Return the data word for word, starting at its first line and stopping after the line that contains "list Missing configuration".

---

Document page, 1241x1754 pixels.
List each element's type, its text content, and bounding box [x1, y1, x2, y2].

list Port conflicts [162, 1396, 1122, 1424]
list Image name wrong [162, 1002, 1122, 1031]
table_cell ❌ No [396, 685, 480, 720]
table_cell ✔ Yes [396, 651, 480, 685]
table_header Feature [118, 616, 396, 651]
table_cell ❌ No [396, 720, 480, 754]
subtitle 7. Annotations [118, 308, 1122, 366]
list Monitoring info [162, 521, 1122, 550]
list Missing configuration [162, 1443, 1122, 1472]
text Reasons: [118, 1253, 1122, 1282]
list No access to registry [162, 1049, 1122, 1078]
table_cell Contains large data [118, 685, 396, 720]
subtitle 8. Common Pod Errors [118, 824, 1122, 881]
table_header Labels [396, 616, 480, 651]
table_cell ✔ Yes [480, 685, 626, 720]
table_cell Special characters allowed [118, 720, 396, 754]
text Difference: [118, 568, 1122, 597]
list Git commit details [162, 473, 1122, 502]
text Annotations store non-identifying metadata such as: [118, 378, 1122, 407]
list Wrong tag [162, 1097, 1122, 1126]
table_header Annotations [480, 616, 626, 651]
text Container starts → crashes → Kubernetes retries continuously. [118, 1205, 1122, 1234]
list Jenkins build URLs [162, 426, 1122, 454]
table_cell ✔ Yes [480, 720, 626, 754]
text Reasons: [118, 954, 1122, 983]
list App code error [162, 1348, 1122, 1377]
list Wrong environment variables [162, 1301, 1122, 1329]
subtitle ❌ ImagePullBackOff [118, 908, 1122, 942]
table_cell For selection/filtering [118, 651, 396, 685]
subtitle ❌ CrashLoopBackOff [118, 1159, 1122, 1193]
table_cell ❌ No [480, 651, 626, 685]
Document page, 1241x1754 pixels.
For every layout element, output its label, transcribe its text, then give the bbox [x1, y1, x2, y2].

---

Exercise response:
Document page, 1241x1754 pixels.
List each element's type, its text content, and bounding box [x1, y1, x2, y2].

list Port conflicts [162, 1396, 1122, 1424]
list Image name wrong [162, 1002, 1122, 1031]
table_cell ❌ No [396, 685, 480, 720]
table_cell ✔ Yes [396, 651, 480, 685]
table_header Feature [118, 616, 396, 651]
table_cell ❌ No [396, 720, 480, 754]
subtitle 7. Annotations [118, 308, 1122, 366]
list Monitoring info [162, 521, 1122, 550]
list Missing configuration [162, 1443, 1122, 1472]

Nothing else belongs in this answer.